Diciotto giorni senza luce e acqua calda. In piena emergenza coronavirus, il Comune di Riace non si è fatto alcuno scrupolo a staccare la corrente elettrica a una donna con due figli minorenni. “Non potevamo uscire da casa perché avremmo violato l’ordinanza anti-coronavirus. Ma non potevamo nemmeno restare dentro perché dall’11 al 28 marzo abbiamo vissuto senza luce”. La storia, paradossale, è quella di Lucia Catalano, 36 anni, una vita complicata alle spalle, un lavoro precario e due figli minorenni da mantenere. Per adesso, a stento, c’è riuscita grazie all’aiuto del Comune di Riace che, cinque anni fa quando era sindaco Mimmo Lucano, gli aveva assegnato una casa popolare per la quale l’amministrazione si faceva carico anche del pagamento delle bollette. Nella Riace a trazione leghista del sindaco Tonino Trifoli, invece, l’amministrazione comunale ha chiesto a Lucia di stipulare un contratto per la fornitura dell’energia elettrica e intestarsi l’utenza.
Con 500 euro al mese, che fino a poco tempo fa guadagnava facendo la badante a un’anziana, le spese per vivere e quelle per mantenere a scuola un figlio di 17 anni e una figlia di 14, Lucia non ce l’ha fatta e così l’11 marzo il Comune ha staccato la luce alla sua abitazione per poi ripristinarla il 28 marzo quando la ragazza ha scritto una lettera indirizzata agli uffici comunali e anche alla stazione dei carabinieri. Il dato certo, infatti, è che nonostante l’Autorità per l’Energia in piena emergenza coronavirus ha disposto il divieto di distacco per morosità, senza nemmeno un preavviso, una madre e due figli minorenni per 18 giorni hanno vissuto senza luce, senza acqua calda e senza riscaldamento. “A me non è arrivato nessun avviso di pagamento – spiega Lucia – E comunque le persone bisognose hanno il diritto di essere aiutate. Quando c’era l’ex sindaco queste cose non succedevano. Lui aiutava anche le pietre che trovava in strada. La verità è che io ho sostenuto Lucano alle ultime elezioni ed è per questo che il Comune non mi vuole più aiutare. Si devono vergognare”.

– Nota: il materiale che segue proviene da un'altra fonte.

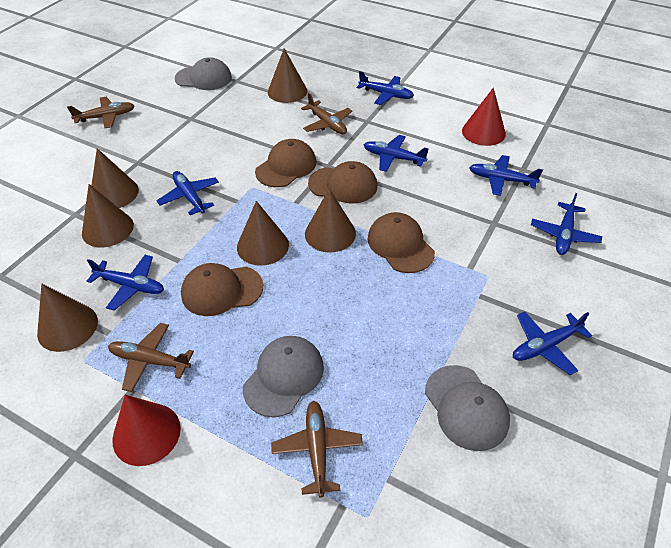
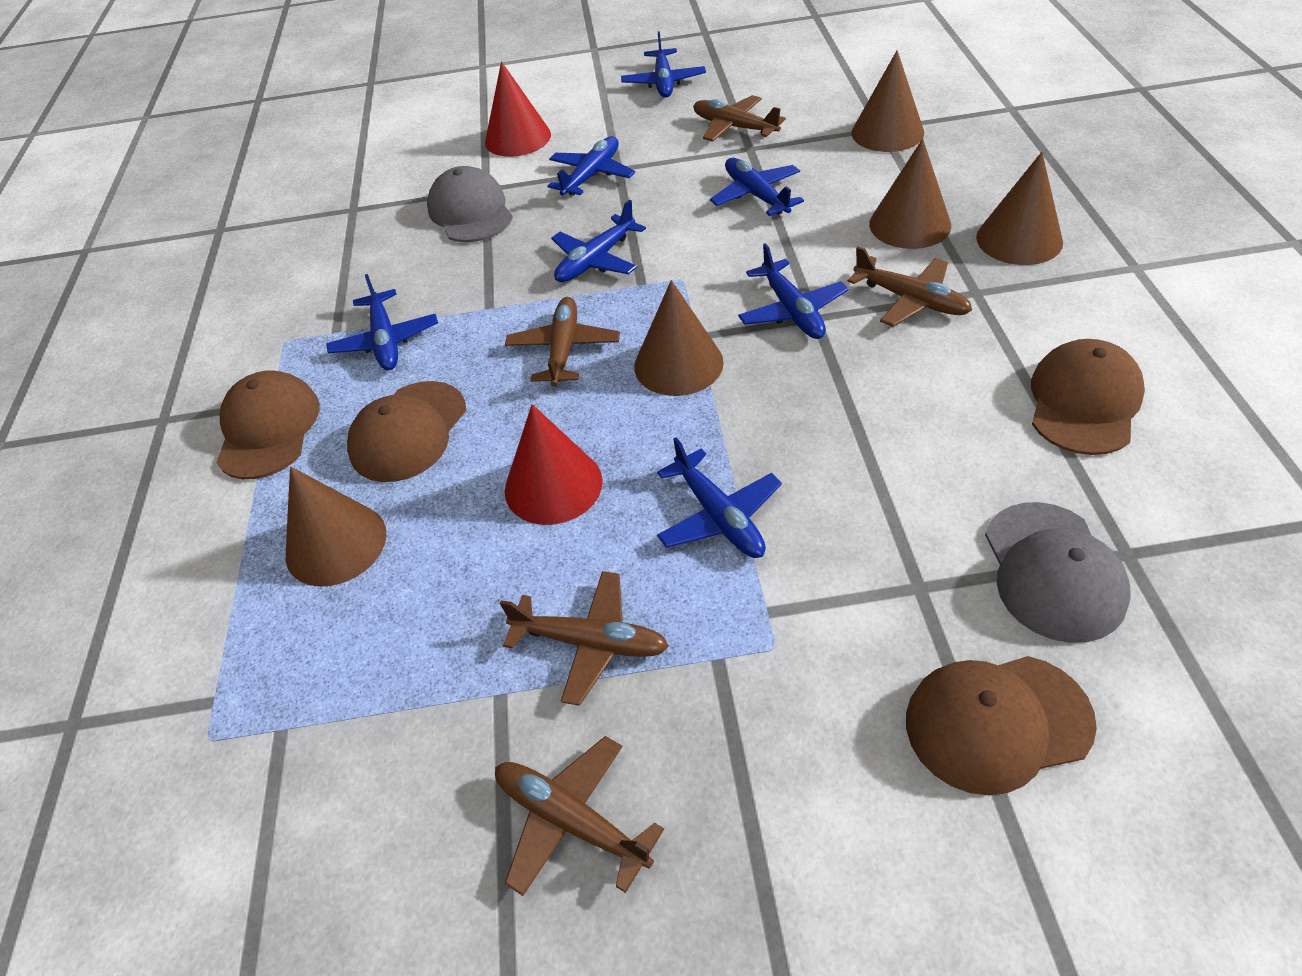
brown cone: [37,284,98,352] [82,184,134,248] [91,148,139,208] [237,201,289,266] [268,48,307,103] [305,188,356,253] = 6 -> [286,467,387,587] [634,280,724,396] [851,50,924,152] [869,139,951,249] [976,152,1063,265] = 5
brown plane: [67,97,135,128] [108,323,194,392] [271,401,363,498] [301,93,352,134] = 4 -> [495,736,664,896] [500,571,669,706] [505,297,620,387] [693,95,786,142] [848,246,972,327] = 5
grey cap: [175,57,232,90] [243,336,324,417] [425,365,510,451] = 3 -> [427,166,513,242] [985,502,1131,643] = 2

La vicenda è finita, quindi, su alcuni giornali e siti locali e l’amministrazione Trifoli ha fatto un passo indietro. Intervistato dal Corriere della Calabria, per il sindaco “il caso non esiste”. Pur sapendo che la sua amministrazione ha chiesto a Lucia di stipulare un contratto con l’Enel, Trifoli rivendica la correttezza del suo operato: “A noi non risulta nemmeno che la donna fosse residente in quella casa. Stiamo ricostruendo tutta la documentazione. Non abbiamo trovato nessun atto ufficiale da cui emerga che lei sia assegnataria”. Trifoli è ossessionato dal suo predecessore e minaccia di rivolgersi alla magistratura: “Forse l’alloggio è stato assegnato dal sindaco Lucano in via informale. Ricostruiremo l’iter e poi eventualmente presenteremo una denuncia in Procura, a tutela anche della signora, perché lei ritiene di essere legittima assegnataria e forse invece non è stato così”.
Le carte del suo stesso Comune lo smentiscono. L’alloggio, infatti, è stato assegnato a Lucia Catalano e ai suoi figli con un provvedimento notificato e protocollato il 10 marzo 2015. Sfruttando la legge 32 del 1996 sull’emergenza abitativa di persone in situazioni di bisogno, infatti, l’assegnazione è stata decisa dall’ex sindaco Lucano che ha redatto il provvedimento solo dopo aver letto le relazioni dei servizi sociali del distretto sanitario della Locride. “Non rispondo nemmeno alle polemiche che subdolamente fa il sindaco Trifoli – dice Lucano – Prima delle procedure vengono gli esseri umani. Nel caso di Lucia è stata rispettata la persona in difficoltà e la legge. È inutile che Trifoli cercare di pescare nel torbido. La verità è che aver lasciato per 18 giorni una donna disoccupata e due figli minori al buio è stato certamente l’atto più grave di quest’amministrazione. Si tratta di una violazione dei diritti umani che il Comune di Riace ha commesso ai danni di una persona debole”.